8. The Roman legends state that, immediately after the fall of Troy, Enéas, a celebrated Trojan warrior, escaping from his devoted country, after seven years of wanderings arrived on the western coast of Italy, where he established a colony of his countrymen, and built the city of Lavin' ium.' From Latínus, a king of the country, whom he had slain in battle, and whose subjects he incorporated with his own followers, the united people were called Latíni or Latins, and their country Latium.

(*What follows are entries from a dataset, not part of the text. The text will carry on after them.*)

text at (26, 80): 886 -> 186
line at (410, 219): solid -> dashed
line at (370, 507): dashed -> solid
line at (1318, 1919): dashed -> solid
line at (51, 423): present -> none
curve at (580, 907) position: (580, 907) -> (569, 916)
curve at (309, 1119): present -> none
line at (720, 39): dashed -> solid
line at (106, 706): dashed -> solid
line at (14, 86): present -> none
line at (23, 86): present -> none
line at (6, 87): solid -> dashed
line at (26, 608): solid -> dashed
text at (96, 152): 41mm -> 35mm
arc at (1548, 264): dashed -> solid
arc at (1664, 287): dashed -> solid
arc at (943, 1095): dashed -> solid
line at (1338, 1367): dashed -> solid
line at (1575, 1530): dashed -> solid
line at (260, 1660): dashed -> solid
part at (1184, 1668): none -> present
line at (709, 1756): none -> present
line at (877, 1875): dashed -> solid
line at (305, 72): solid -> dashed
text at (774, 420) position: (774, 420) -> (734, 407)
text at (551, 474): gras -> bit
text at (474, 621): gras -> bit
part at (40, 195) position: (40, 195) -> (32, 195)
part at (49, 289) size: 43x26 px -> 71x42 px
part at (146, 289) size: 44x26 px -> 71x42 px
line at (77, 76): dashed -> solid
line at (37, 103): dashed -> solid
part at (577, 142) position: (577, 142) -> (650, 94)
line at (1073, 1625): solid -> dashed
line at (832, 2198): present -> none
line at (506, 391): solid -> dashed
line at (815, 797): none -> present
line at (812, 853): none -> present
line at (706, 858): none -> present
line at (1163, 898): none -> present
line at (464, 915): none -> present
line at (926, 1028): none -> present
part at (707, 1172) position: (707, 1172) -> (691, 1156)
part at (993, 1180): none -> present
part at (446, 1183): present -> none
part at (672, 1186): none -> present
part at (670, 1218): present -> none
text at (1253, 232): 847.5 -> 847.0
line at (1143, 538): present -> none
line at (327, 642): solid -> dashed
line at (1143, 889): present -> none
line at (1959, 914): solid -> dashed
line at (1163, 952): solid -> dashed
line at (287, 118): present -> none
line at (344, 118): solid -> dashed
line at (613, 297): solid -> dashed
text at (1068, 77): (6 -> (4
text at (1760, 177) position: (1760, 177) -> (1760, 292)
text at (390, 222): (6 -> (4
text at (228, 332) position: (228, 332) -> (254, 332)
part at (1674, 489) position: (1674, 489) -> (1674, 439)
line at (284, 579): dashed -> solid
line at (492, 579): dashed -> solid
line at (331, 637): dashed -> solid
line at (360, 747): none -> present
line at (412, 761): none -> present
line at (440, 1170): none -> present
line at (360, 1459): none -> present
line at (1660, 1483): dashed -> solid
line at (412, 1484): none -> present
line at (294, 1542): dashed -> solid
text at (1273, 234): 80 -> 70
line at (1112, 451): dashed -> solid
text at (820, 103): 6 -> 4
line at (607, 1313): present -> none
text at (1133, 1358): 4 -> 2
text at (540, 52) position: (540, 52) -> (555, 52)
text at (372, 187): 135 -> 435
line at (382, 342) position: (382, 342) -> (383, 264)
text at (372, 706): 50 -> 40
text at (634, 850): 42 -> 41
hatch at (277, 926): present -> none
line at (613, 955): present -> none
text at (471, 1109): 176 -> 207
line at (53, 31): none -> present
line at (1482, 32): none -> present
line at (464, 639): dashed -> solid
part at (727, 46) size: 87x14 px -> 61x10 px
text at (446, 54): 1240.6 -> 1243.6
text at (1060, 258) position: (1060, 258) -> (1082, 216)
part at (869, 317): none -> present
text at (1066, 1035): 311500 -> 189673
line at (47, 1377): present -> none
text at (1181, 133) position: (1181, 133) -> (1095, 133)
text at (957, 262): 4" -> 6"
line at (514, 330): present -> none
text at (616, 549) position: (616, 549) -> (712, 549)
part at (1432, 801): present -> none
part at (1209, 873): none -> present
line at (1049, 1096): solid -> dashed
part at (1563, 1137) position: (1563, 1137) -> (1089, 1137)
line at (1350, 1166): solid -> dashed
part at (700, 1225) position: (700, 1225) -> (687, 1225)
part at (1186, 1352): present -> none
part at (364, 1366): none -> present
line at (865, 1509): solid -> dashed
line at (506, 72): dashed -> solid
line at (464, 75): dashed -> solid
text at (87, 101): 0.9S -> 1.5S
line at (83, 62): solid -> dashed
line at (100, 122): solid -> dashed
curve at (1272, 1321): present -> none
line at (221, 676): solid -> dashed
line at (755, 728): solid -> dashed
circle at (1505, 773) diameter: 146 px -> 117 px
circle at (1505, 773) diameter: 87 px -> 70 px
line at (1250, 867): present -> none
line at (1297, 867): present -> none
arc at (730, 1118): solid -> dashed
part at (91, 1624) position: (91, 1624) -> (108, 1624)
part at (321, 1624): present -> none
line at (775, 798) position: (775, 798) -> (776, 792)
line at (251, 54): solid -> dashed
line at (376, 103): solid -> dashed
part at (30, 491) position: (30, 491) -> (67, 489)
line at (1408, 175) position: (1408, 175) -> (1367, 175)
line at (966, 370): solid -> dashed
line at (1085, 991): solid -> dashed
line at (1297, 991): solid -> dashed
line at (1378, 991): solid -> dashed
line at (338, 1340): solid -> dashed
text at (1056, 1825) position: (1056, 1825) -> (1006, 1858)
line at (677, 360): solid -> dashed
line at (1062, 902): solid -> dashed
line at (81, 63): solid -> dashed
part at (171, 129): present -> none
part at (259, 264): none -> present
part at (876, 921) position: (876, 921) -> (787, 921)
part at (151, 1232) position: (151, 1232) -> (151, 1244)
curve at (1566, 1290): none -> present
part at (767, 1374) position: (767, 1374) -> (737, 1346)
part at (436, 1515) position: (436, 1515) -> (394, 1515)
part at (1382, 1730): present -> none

After the lapse of thirty years, which were occupied mostly in wars with neighboring tribes, the Latins, now increased to thirty hamlets, removed their capital to Alba,' a new city which they built on the Alban Mount, and which continued to be the head of the confederate people during three centuries.

9. The old Roman legends go on to state, that, at an uncertain date, Prócas, king of Alba, left two sons at his death, and that Númitor the elder, being weak and spiritless, suffered Amúlius the younger to wrest the government from him, to murder the only son, and to consecrate the daughter of his brother to the service of the temple, in the character of a vestal virgin. But the attempts of Amúlius to remove all claimants of the throne were fruitless, for Syl' via, the daughter of Númitor, became the mother of twin sons,

1. Lavin' ium, a city of Latium, was about eighteen miles south of Rome. The modern village of Practica, about three miles from the coast, is supposed to occupy the site of the ancient city. (Maps Nos. VIII, and X.)

2. Ancient Latium extended from the Tiber southward along the coast about fifty miles, to the Circæan promontory. It was afterwards extended farther south to the river Liris, and at a still later period to the Vulturnus. The early inhabitants of Latium were the Latins, (also a general term applied to all the inhabitants of Latium,) Rutulians, Hernicians, and Volscians. (Maps Nos. VIIL and X.)

3. Alba appears to have been about fifteen miles south-east from Rome, on the eastern shore of the Alban lake, and on the western declivity of the Alban Mount. The modern villa of Palazzuolo is supposed to mark the site of the ancient Alban city. (Map No. X.)

a. "The Trojan legend is doubtless a home sprung fable, having not the least historical truth, nor even the slightest historical importance."-Niebuhr's Rom. Hist., i. p. 107.

"Niebuhr has shown the early history of Rome to be unworthy of credit, and made it impossible for any one to revive the old belief.”—Anthon's Clas. Dict.; article Rome.